Dmitrii Georgievich Knorre (Russian: Дмитрий Георгиевич Кнорре; 28 July 1926 – 5 July 2018) was a chemist and biochemist, a specialist in chemical kinetics of complex reactions, bioorganic chemistry, and molecular biology. He was a Corresponding member of the Academy of Sciences of the USSR since 1968, and an academician since 1981. He was assigned to the Division of Biochemistry, Biophysics, and Chemistry of Physiologically Active Compounds of the Academy and to the Siberian Division since 1981.

==Biography==
He graduated from the Mendeleev Russian University of Chemistry and Technology in 1947. He worked at the Chemical Physics Institute from 1947 to 1960 when he joined the Siberian Division in a laboratory studying natural polymers and joined the Department of Biochemistry of the Novosibirsk Institute of Organic Chemistry.
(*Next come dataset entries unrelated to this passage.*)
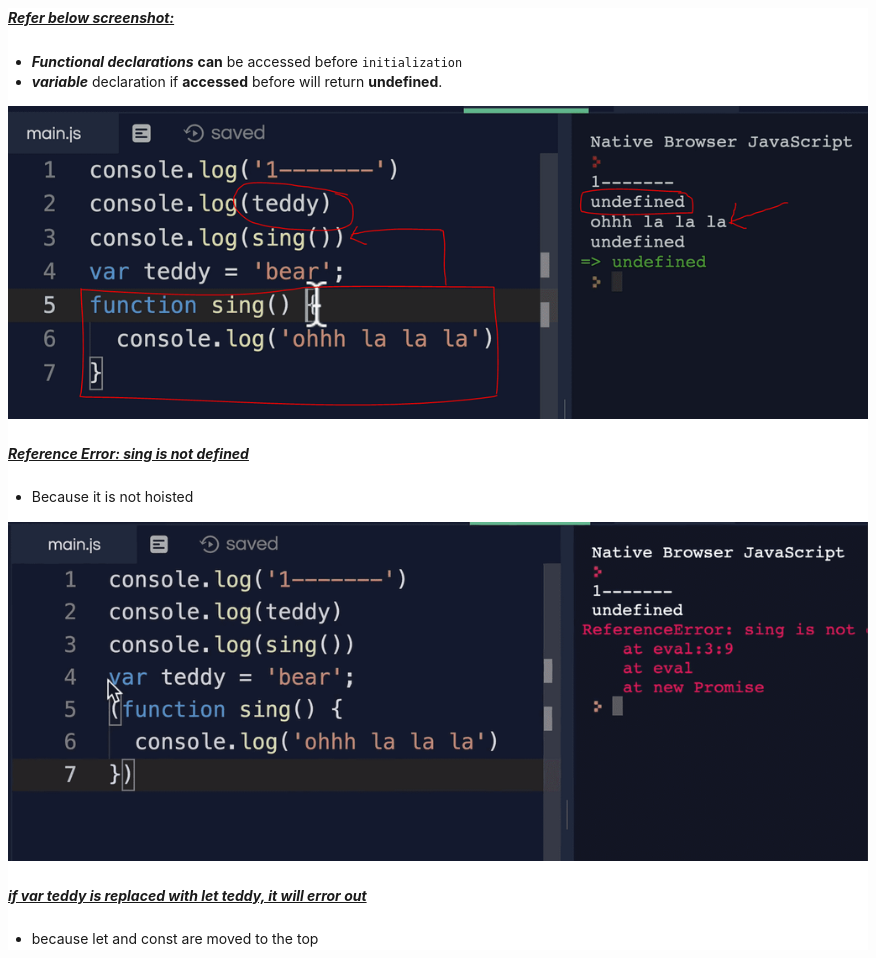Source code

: 
##### <ins>Refer below screenshot:</ins>

- **_Functional declarations_** **can** be accessed before `initialization`
- **_variable_** declaration if **accessed** before will return **undefined**.

<img src="./images_used/compressed_Images/Hoisting-2.png">

##### <ins>Reference Error: sing is not defined</ins>

- Because it is not hoisted
<img src="./images_used/compressed_Images/Hoisting-3.png">



##### <ins>if var teddy is replaced with let teddy, it will error out</ins>

- because let and const are moved to the top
In 1962, he acted as Head of the Natural Polymers Laboratory of the Organic Chemistry Institute in Novosibirsk that was established in 1958 and whose basic work is in the study of aromatic and heterocyclic chemistry and in natural products. He was named the Founding Director of the Novosibirsk Bioorganic Chemistry Institute. He was elected to the Presidium of the Siberian Division in 1988. From 1967 to 1983, he was a professor at the Faculty of Natural Sciences and held the chair of the
Department of Molecular Biology from 1979. Since 1964 he was a dean of Department of Natural Sciences of Novosibirsk State University for 16 years. He is an honored scientist of the former Soviet Union. He is a laureate of the Prize of the Soviet Council of Ministers in 1987, and the M. M. Shemiakin Prize of the Academy of Sciences of the USSR in 1988.